I only wish that when I went to the gender counselor for help he would have told me I couldn’t really change genders, that it is biologically impossible. Instead, he approved me for gender reassignment surgery, a surgery that, if I had been provided proper psychotherapy, would never have been necessary or appropriate.
The Role Trauma and Psychological Disorders Can Play
The transgender life is often the direct result of early childhood difficulty or trauma. Assisting a young child into the fabricated ideology of a transgender life is not helping the child sort out what is real and what is fiction.
The likelihood that the child known as Stormi is suffering from separation anxiety or some other psychological disorder cannot be ignored. Stormi is living in a foster home. While it may be safe and necessary, foster care is intended to separate the child from the birth parent. This can lead to psychological disorders like separation anxiety disorder.
Separation anxiety occurs as the result of loss or separation from the birth parent. Disruption in a child’s home environment can lead to stress, depression, and anxiety. Living in a foster home even under the best conditions can be stressful to a young person.

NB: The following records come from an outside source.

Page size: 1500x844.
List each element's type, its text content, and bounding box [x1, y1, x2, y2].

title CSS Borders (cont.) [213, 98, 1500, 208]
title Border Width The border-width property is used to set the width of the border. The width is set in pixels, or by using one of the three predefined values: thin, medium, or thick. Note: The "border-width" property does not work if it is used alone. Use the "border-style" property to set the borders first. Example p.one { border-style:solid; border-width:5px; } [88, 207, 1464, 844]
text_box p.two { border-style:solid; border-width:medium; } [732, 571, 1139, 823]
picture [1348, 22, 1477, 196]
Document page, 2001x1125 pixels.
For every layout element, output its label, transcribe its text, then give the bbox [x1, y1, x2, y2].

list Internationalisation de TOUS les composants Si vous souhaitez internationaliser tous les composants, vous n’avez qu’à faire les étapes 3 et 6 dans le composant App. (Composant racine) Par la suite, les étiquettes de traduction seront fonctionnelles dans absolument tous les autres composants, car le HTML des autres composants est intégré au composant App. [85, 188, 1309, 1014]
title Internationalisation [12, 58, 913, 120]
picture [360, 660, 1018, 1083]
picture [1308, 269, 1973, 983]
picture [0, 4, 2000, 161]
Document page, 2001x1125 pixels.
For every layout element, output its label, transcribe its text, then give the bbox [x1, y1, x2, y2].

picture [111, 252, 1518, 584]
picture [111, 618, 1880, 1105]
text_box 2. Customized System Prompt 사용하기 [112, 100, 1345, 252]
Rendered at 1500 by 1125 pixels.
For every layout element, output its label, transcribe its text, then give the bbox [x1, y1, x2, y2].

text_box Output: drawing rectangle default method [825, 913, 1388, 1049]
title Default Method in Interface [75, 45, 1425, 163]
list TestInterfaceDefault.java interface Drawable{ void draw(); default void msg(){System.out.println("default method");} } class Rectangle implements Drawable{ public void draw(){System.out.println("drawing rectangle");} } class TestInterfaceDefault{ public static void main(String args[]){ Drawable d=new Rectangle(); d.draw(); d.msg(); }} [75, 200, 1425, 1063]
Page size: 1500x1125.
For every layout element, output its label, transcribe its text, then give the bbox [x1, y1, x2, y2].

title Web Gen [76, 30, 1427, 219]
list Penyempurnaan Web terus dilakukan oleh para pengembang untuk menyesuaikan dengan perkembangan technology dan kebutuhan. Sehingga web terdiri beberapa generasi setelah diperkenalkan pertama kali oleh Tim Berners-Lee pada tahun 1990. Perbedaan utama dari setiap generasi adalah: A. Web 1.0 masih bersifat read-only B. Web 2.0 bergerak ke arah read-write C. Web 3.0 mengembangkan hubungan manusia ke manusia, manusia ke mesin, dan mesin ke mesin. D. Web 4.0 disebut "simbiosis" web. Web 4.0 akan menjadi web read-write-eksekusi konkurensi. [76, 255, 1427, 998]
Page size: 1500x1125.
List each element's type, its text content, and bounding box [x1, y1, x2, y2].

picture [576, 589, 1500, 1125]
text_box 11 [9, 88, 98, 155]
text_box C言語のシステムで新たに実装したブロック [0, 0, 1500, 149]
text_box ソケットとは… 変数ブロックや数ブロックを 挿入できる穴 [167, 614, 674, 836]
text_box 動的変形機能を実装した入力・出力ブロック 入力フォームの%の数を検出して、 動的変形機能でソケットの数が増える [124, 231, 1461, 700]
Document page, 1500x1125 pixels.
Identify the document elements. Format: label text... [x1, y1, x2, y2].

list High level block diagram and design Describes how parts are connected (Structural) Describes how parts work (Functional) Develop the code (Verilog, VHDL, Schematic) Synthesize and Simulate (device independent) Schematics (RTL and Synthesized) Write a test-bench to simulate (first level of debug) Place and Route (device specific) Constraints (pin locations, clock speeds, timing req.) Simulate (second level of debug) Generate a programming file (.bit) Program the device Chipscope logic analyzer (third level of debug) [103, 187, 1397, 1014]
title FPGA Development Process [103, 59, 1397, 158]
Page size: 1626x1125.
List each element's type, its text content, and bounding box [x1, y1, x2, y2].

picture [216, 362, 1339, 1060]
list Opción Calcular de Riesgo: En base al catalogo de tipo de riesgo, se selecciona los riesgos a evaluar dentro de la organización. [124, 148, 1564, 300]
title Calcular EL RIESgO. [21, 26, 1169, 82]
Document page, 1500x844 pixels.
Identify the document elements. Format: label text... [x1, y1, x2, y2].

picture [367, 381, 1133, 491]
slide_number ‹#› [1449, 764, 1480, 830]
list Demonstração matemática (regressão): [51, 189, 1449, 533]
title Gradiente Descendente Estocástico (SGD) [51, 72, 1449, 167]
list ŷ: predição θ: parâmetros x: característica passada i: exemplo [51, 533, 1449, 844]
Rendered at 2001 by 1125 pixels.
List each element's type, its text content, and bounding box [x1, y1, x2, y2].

Separation anxiety disorder and other psychological disorders can masquerade as gender dysphoria, leading caregivers and medical practitioners to misdiagnose and not provide proper or effective psychotherapies.
Stormi’s life will evolve as maturity unfolds. Most likely in 15 or 20 years, reality will set in that he really never changed genders. This is often a turning point where the trans life is not looking as good as it once did.
Thankfully, like me, many transgender persons return to the gender they once shed. Slowly they restore the life that was lost.
The three men who came up with the idea of changing boys into girls and making transgenders, Alfred Kinsey, Harry Benjamin, and John Money, were pedophilia advocates. (For more of the history, see “Sex Change” Surgery: What Bruce Jenner, Diane Sawyer, and You Should Know.)
The neighbor man was correct about one thing: The Girl Scout at his door was really a boy in a dress—just like I was as a young boy who thought I was a girl.